Speaking at the press conference introducing (and, in DeAndre Jordan’s case, re-introducing) new Clipper players on Tuesday, Smith dropped a Latrell Sprewell-like statement that did not go unnoticed by Orlando Sentinel columnist David Whitley:
“At the end of the day, you know, I do have a family,” he said. “So it is going to be a little harder on me this year. But I’m going to push through it, you know.”
You know? I know. You’re going to be raked over for this in the comment section.
Smith has made nearly $94 million in his NBA career thus far, and even with the insane real estate prices in Los Angeles and stiff tax considerations, he won’t be clipping coupons any time soon. If he actually does turn his career around, something we’ve been tapping our foot and waiting on for years, he will be able to take advantage of the massive uptick in salary cap space next season and act as a potential eight-figure a year consolation prize from a dumb team that thought they could get Kevin Durant.

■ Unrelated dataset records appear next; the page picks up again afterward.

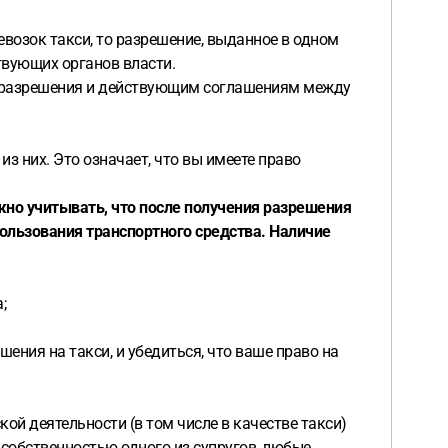
озок такси, то разрешение, выданное в одном
ствующих органов власти.
го разрешения и действующим соглашениям между
з них. Это означает, что вы имеете право
жно учитывать, что после получения разрешения
ользования транспортного средства. Наличие
;
ения на такси, и убедиться, что ваше право на
ой деятельности (в том числе в качестве такси)
 собственностью одного из супругов, любые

The forward signed a four-year, $54 million contract with the Pistons in the summer of 2013 after an up and down nine-year run with the Atlanta Hawks. Frustrated with his fit and his play during the first year and a half of his tenure in Detroit, the Pistons waived Smith using the stretch provision last December. This means the Pistons will still have to pay Smith the remainder of the contract they owed him, but in chunks of $5.4 million per year between now and 2019 as opposed to the yearly $14 million payouts in 2014-15 and 2015-16.

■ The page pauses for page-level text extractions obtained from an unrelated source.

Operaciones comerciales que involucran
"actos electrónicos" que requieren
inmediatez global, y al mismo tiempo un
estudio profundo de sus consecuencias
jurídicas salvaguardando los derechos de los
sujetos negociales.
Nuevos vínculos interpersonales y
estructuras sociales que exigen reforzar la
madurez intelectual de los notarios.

This is where the part about Josh Smith being completely correct comes into play.
Smith signed for below the $5.4 million the Pistons owe him in 2015-16, which in a way is good for him because it means the Pistons’ salary hit doesn’t have to make up the difference and he’ll make a combined salary of just under $6.9 million this year. That’s just under half of what he was set to make this season, $14 million, had the Pistons not waived him, or had they found a doofus to trade for him last season.
I don’t care who you are or what you’re making, when you budget for something and then your yearly salary is cut in half, that’s a shot to the system. Even if that $5.4 million will act as a nice chunk of change for a player who might not be in the NBA in 2018-19, at age 33.
Could Josh Smith have found a better way of saying things? Sure. Perhaps “harder” isn’t the right way to describe a change in plans from $14 million to $6.89 million. It is a hit, though. Especially as he’s reeling from a paucity of free agent options, being forced to take the minimum in what should be his prime in yet another attempt to play well and earn a long-term deal in the next offseason.
Smith played slightly better in Houston last season while attempting to rehabilitate his basketball image alongside good buddy Dwight Howard, but he wasn’t great. The only real change to his game was that he made a better percentage of his mid-range and paint looks, and took more three-pointers (which improved his league-worst True Shooting Percentage to that of the ranks of “just really bad”) at a below-average mark. He dished fewer assists and turned the ball over more, and his defense remained solid.
Houston was supposed to act as the rehabilitation center, playing 25 minutes as a super sub and working into the third round of the playoffs. He did start eight playoff games and made an above-average mark of 38 percent of his three-pointers in the postseason, but apparently that 17-game sample size (even against improved competition) wasn’t enough to sway teams into offering him a healthy, long-term deal.
Now he’s banking on playing three playoff series (or more) with the Clippers this season, though it’s doubtful that he’ll often see starters-level minutes on what is now a surprisingly deep Clipper team.
That realization, mixed with the limited free agent interest after a sound postseason run, has to be hard on the man. And it will be hard on his family to jump from town to town to town to town and to (we’re guessing) another town next summer, all in the space of three years.
You gotta find a better way to put this, though, Josh.